The effort to check fish for PFAS contamination is growing. In 2020, the MDE tested surface water and oysters in St. Mary’s County after the Naval Air Station Patuxent River there disclosed high levels of the chemicals in its soil and groundwater. This year, disclosure of PFAS in creeks flowing off the Naval Research Laboratory Chesapeake Bay Detachment in Calvert County prompted the nearby town of Chesapeake Beach to check fish offshore. But the MDE said the levels of chemicals found in those fish weren’t high enough to pose health risks under normal consumption scenarios.

The MDE began looking more broadly for PFAS in fish tissue last fall as part of its regular fish contamination monitoring effort. Testing of fish caught last fall at several locations on the Eastern Shore — the Chester, Choptank, Corsica, Elk, and Wicomico rivers and in the Chesapeake and Isle of Wight bays — found “no levels of concern.”

Now, after the need to issue a fish consumption advisory for Piscataway Creek, the MDE said it plans to expand its sampling in the Potomac area through next fall.
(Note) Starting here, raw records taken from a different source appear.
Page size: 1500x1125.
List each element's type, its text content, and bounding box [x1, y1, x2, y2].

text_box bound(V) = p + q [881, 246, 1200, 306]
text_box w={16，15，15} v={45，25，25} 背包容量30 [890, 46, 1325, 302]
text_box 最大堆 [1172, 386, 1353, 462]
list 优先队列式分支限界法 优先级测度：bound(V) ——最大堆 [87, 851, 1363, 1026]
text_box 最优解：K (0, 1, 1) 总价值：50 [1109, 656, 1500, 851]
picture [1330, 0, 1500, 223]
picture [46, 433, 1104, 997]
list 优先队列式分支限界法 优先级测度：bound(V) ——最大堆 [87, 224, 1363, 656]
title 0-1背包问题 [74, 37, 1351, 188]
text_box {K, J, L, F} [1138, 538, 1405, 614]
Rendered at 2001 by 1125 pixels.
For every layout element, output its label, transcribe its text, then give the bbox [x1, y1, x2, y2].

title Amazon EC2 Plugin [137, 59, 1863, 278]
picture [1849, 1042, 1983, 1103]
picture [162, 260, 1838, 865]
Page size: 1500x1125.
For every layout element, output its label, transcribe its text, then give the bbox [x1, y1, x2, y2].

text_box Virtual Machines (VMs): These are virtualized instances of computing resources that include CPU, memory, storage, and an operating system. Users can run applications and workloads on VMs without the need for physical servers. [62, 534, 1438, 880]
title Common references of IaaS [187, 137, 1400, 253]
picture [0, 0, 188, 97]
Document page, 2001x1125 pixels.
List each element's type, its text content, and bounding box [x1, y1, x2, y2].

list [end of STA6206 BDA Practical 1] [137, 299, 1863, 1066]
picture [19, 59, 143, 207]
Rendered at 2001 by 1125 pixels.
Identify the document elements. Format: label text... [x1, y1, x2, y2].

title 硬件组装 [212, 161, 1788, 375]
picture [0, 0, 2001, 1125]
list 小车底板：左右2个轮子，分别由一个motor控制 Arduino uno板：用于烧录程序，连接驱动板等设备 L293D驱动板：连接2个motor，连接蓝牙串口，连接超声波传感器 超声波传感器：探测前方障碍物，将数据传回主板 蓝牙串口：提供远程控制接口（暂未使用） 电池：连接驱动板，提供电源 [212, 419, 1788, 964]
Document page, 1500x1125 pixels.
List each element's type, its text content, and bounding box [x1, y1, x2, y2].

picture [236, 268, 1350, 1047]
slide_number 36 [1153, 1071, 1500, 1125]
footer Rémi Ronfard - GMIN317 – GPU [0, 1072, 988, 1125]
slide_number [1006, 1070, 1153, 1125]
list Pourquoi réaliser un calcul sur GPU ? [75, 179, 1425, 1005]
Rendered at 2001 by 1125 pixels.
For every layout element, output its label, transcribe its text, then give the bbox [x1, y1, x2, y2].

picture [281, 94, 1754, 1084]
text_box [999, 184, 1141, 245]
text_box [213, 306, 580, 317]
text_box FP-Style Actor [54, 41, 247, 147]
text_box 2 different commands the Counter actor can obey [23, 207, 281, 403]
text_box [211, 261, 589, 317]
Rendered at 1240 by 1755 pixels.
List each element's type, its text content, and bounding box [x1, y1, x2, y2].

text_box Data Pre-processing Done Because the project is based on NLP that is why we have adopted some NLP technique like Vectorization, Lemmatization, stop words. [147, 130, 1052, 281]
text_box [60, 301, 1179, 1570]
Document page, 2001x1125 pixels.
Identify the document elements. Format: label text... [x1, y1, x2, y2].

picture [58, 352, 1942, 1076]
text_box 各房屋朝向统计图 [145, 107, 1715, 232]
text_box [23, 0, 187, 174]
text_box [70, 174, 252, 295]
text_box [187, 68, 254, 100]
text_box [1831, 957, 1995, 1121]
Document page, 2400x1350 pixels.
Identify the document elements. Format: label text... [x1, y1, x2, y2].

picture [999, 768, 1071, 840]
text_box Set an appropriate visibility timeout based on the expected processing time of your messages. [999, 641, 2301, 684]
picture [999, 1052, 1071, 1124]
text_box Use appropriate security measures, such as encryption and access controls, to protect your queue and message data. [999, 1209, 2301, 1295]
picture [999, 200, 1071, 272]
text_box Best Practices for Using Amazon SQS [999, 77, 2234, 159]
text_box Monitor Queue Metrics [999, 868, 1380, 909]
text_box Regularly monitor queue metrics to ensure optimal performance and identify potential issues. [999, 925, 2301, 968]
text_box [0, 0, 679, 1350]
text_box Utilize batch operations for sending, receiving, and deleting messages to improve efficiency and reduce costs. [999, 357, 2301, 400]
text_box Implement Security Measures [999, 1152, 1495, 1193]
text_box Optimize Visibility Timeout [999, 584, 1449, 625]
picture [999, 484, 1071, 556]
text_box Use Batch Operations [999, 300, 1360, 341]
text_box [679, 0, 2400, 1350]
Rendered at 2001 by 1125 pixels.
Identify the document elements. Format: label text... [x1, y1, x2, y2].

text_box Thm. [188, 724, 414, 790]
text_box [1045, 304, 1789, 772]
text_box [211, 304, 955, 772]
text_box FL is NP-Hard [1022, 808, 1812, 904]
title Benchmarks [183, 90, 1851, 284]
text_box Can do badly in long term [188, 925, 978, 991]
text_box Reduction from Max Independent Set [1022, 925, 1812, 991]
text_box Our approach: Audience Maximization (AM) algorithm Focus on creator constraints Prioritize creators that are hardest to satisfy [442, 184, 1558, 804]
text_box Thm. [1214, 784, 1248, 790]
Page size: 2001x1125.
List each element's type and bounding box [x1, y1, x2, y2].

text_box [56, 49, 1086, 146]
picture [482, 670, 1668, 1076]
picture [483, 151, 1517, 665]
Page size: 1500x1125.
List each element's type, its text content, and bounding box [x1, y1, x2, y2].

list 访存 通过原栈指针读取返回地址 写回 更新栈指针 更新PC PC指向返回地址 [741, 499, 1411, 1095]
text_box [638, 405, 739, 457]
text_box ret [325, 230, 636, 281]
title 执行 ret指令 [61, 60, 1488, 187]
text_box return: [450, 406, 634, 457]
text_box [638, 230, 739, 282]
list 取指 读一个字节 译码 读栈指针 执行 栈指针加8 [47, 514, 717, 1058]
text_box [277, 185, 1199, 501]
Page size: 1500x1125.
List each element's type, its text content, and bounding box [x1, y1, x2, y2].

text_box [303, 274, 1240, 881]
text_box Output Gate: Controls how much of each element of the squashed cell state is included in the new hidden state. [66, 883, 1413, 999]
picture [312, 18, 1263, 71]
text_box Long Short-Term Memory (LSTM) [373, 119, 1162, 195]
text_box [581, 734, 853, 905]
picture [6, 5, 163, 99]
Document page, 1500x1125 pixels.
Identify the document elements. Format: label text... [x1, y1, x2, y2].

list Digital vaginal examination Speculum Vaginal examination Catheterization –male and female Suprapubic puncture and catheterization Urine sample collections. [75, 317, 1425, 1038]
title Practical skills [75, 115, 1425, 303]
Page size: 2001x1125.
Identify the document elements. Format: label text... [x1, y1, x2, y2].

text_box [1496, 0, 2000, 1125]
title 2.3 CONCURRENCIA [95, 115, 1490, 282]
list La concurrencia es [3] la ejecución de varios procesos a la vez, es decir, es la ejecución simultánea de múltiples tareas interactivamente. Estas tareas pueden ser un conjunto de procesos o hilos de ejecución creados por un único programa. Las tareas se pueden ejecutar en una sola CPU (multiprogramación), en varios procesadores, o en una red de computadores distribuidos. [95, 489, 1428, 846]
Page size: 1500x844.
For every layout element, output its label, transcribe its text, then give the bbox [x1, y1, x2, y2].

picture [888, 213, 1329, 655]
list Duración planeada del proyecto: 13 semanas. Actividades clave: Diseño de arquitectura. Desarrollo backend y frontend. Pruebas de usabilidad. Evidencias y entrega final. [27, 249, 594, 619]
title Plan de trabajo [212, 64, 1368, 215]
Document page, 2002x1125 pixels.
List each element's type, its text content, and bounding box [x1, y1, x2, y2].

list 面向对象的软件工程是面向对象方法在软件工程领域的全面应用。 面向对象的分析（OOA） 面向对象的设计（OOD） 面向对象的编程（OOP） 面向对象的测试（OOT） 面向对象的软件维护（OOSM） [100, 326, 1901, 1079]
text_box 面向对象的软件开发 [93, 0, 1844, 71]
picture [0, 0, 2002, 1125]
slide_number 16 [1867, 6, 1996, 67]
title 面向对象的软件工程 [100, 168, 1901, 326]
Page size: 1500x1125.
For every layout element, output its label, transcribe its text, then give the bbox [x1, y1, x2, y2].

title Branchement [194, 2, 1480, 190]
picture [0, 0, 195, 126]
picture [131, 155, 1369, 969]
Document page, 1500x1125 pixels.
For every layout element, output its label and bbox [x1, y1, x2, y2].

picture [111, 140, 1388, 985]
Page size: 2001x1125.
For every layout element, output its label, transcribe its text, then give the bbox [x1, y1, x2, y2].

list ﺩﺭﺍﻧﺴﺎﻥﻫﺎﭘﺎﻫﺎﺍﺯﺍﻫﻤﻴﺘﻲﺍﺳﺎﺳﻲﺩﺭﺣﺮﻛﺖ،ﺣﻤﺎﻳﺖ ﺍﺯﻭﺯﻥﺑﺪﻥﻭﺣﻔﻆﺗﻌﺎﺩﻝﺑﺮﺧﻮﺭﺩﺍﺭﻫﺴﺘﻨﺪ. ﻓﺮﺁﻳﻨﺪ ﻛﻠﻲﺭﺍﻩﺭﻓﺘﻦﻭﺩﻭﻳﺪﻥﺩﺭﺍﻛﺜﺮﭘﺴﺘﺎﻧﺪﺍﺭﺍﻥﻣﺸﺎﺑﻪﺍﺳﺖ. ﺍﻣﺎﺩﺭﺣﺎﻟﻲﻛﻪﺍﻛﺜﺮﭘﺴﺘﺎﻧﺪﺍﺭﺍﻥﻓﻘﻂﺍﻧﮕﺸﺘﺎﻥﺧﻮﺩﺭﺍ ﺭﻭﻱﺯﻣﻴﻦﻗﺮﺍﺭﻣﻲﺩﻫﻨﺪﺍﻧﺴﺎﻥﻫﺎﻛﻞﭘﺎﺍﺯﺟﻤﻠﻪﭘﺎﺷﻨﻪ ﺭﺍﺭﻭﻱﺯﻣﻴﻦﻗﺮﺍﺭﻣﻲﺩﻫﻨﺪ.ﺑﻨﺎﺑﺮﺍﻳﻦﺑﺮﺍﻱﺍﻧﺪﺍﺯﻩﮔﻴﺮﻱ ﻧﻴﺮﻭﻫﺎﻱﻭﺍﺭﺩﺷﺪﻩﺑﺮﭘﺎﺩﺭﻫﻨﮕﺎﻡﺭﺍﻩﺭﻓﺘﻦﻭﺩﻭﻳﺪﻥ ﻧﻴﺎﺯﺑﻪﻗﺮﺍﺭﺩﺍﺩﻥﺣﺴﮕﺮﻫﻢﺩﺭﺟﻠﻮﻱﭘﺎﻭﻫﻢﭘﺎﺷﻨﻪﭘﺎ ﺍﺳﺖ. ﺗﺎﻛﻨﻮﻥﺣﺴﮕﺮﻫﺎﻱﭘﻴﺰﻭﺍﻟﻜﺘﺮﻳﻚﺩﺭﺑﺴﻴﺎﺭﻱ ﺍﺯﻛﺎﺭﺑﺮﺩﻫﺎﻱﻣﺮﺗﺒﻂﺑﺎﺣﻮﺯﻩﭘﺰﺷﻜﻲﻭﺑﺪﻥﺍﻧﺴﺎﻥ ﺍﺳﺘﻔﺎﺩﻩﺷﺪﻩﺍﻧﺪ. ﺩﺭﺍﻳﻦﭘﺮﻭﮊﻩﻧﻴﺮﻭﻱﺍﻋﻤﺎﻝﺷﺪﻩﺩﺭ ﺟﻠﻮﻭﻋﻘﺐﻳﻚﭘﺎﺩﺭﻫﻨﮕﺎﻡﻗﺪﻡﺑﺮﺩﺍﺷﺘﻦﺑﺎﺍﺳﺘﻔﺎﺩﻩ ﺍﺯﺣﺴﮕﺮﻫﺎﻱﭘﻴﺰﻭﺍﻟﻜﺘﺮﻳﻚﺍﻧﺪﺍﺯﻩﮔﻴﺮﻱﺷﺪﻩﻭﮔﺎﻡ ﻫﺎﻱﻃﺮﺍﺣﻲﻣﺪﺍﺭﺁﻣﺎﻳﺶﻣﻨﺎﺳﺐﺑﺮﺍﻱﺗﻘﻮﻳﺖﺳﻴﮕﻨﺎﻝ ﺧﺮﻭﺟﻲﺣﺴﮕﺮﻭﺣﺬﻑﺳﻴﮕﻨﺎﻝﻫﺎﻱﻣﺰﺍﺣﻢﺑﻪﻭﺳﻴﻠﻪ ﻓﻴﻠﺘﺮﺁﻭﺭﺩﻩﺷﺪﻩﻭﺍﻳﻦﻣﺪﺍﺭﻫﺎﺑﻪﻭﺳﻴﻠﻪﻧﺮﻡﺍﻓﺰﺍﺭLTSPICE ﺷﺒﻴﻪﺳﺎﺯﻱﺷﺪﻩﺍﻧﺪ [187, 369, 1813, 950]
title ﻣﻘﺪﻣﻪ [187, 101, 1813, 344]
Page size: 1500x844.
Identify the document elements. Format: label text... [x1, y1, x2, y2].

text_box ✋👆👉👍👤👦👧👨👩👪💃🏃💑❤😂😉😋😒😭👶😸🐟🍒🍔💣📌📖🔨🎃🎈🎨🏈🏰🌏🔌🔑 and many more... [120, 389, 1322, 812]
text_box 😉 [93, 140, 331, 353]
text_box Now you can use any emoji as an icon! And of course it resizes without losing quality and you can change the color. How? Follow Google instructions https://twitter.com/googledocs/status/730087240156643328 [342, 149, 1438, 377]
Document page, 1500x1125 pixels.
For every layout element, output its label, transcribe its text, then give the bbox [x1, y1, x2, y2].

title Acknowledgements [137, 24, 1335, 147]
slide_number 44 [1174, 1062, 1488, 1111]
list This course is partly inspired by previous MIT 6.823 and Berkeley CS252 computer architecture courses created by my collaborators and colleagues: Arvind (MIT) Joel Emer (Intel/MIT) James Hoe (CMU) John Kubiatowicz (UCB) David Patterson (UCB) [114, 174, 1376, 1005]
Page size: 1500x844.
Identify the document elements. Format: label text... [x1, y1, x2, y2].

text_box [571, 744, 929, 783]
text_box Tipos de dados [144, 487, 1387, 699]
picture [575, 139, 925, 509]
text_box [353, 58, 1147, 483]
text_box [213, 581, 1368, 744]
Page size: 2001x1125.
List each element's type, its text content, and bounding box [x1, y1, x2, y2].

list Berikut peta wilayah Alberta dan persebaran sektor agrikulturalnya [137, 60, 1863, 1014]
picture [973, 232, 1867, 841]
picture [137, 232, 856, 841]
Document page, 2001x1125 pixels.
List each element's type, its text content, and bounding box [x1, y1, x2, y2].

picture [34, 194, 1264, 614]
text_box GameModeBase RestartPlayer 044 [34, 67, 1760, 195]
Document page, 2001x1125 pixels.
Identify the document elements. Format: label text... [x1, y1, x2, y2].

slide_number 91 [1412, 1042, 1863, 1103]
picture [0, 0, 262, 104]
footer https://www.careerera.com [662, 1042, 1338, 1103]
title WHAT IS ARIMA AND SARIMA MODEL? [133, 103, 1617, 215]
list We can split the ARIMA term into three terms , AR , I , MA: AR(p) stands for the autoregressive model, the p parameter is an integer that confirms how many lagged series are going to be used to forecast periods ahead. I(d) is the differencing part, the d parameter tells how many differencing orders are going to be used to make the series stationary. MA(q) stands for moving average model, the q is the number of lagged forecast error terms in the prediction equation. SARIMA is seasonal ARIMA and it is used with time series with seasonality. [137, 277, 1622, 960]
Regulators also are looking to see if there could be additional sources of PFAS in the creek, including a Prince George’s County fire training facility in the vicinity.

Elder, the activist who collaborated with Hardy to test the Piscataway’s water, said he doesn’t believe the fish consumption advisories issued by Maryland or other states are conservative enough to protect people from PFAS, which studies have shown to be harmful at minute levels.

“They are protecting their recreational industries at the expense of public health,” he said.

Hardy, who served a stint in the Air Force as a military policeman, said he’s an avid fisherman and for a time had thought about joining other anglers he’s seen casting lines in the Piscataway.

“I have wanted to go find a spot,” he said, “but now I’m not.”